The same evening a sister handed me letter from a person residing at Notting-hill, whom she had invited to the tent on the preceding Sabbath. Among other things the writer said — “It is with great joy and gladness of heart that I write these few words to tell you how thankful I am that my dear friend asked me to come to the tent. While you were inviting poor sinners to come to Christ, it was then I felt myself a sinner in the sight of God, and after you had finished my friend spoke to me of the love of Jesus, and said whosoever believeth on the Son hath everlasting life. I rested on the word, and now I can say that Jesus is mine, and God grant that He may keep me to the end. This text came strongly to my mind today — ‘He that soweth and he that wreath rejoice together,’ for you convinced me of sin, and my friend’s words went home with power, so you must rejoice together.”I felt myself a sinner in the sight of God Click To Tweet
These are only a few of the many tokens of the divine blessing with which we have been favoured, and which have led the few earnest, loving servants of the Lord who have been my helpers to desire a continuance of the work, and again and again have they urged me to give myself up entirely to the East of London. My own heart has seconded their appeals, for I confess to having grown deeply interested in this mass of humanity. I have therefore consented to do so, and we purpose, God helping us, to devote our little time and energy to this part of the Lord’s vineyard.
What We Propose
We have no very definite plans. We wish to be guided by the Holy Spirit. At present we desire to be able to hold consecutive services for the purpose of bringing souls to Christ in different localities of the East of London every night all the year round.
We propose to hold these meetings in halls, theatres, chapels, tents, openair, and elsewhere, as the way may be opened or we seem likely to attain the end we have in view.
We purpose to watch over and visit personally those brought to Christ, either guiding them to communion with adjacent and sympathetic churches, or ourselves nursing and training them to active labour.
In order to carry on this work, we propose to establish a Christian Revival Association, in which we think a hundred persons will enroll themselves at once. We shall also require some central building in which to hold our more private meetings, and in which to preach the gospel when not engaged in special work elsewhere.

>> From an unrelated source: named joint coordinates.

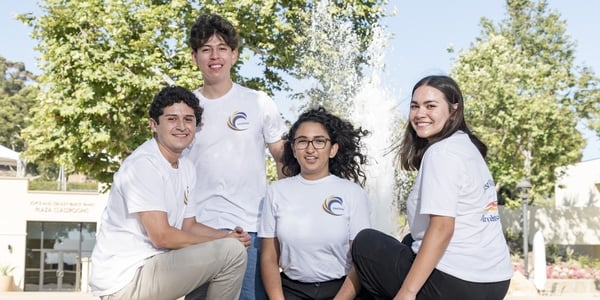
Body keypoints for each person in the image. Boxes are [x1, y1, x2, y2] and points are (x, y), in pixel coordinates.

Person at [346, 75, 513, 300]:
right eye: (415, 106)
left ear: (454, 110)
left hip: (457, 282)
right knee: (406, 243)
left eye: (430, 106)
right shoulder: (466, 145)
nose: (419, 114)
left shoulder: (441, 153)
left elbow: (443, 227)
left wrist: (408, 292)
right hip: (494, 280)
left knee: (366, 243)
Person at [89, 86, 250, 300]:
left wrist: (228, 236)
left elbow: (189, 226)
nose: (181, 126)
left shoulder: (185, 167)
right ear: (154, 125)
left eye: (189, 119)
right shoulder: (144, 165)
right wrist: (227, 245)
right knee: (231, 253)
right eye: (172, 119)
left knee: (228, 251)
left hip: (154, 268)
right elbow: (162, 237)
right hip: (126, 279)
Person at [183, 13, 287, 300]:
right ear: (194, 56)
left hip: (250, 230)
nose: (214, 56)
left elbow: (283, 159)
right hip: (198, 231)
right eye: (206, 49)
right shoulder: (185, 108)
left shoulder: (258, 102)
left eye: (222, 49)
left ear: (234, 54)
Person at [259, 107, 372, 300]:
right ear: (293, 149)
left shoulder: (353, 193)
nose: (310, 149)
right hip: (291, 291)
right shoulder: (275, 192)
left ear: (333, 149)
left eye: (319, 141)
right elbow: (269, 257)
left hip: (342, 291)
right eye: (302, 141)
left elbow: (360, 261)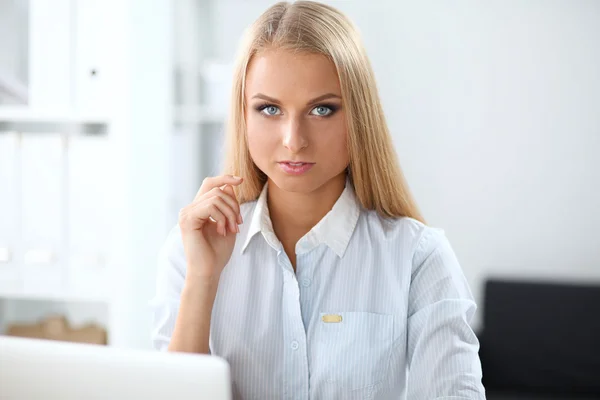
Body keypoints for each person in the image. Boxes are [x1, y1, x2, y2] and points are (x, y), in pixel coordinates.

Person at [152, 1, 486, 399]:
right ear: (243, 115)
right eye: (269, 108)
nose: (294, 140)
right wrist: (203, 280)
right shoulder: (191, 251)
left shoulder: (418, 258)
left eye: (322, 109)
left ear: (358, 116)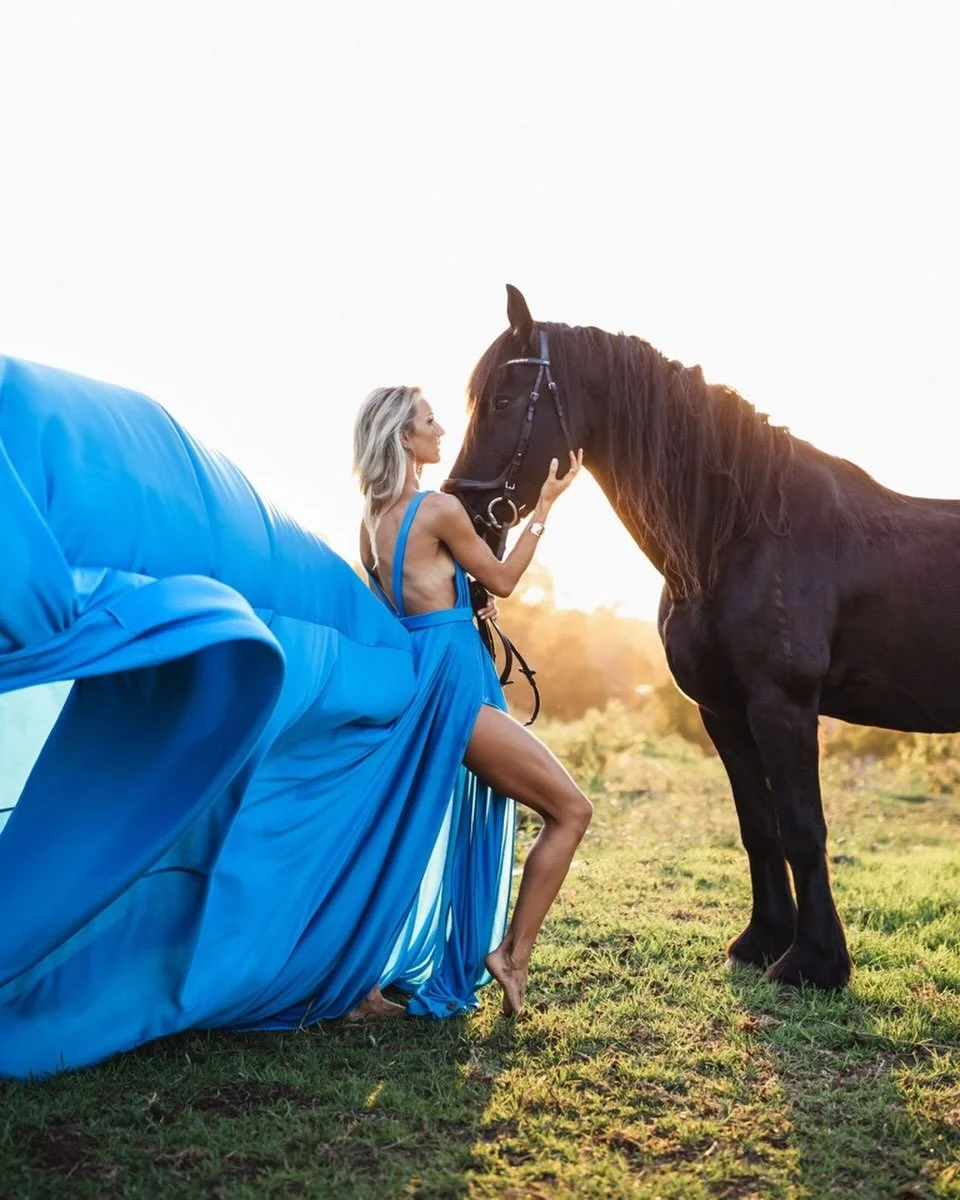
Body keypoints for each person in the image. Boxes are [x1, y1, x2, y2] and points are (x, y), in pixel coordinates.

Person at [353, 385, 593, 1015]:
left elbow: (407, 609)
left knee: (408, 832)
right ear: (405, 438)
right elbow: (507, 581)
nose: (441, 432)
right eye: (430, 422)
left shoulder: (370, 523)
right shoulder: (438, 508)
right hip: (456, 685)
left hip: (423, 681)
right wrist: (543, 506)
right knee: (571, 810)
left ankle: (365, 984)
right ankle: (511, 958)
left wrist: (460, 604)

To work out these plans, it will be manifest to each reader of this that funds will be required, and to those whom the Lord has entrusted with means, and who have any sympathy with the perishing thousands for whom this work is organized, we appeal for help. Contributions may be forwarded to the office of The Revival, and will be acknowledged in the same. Asking an interest for our work in the prayers of the reader, I beg to be regarded as your brother in the Lord, William Booth.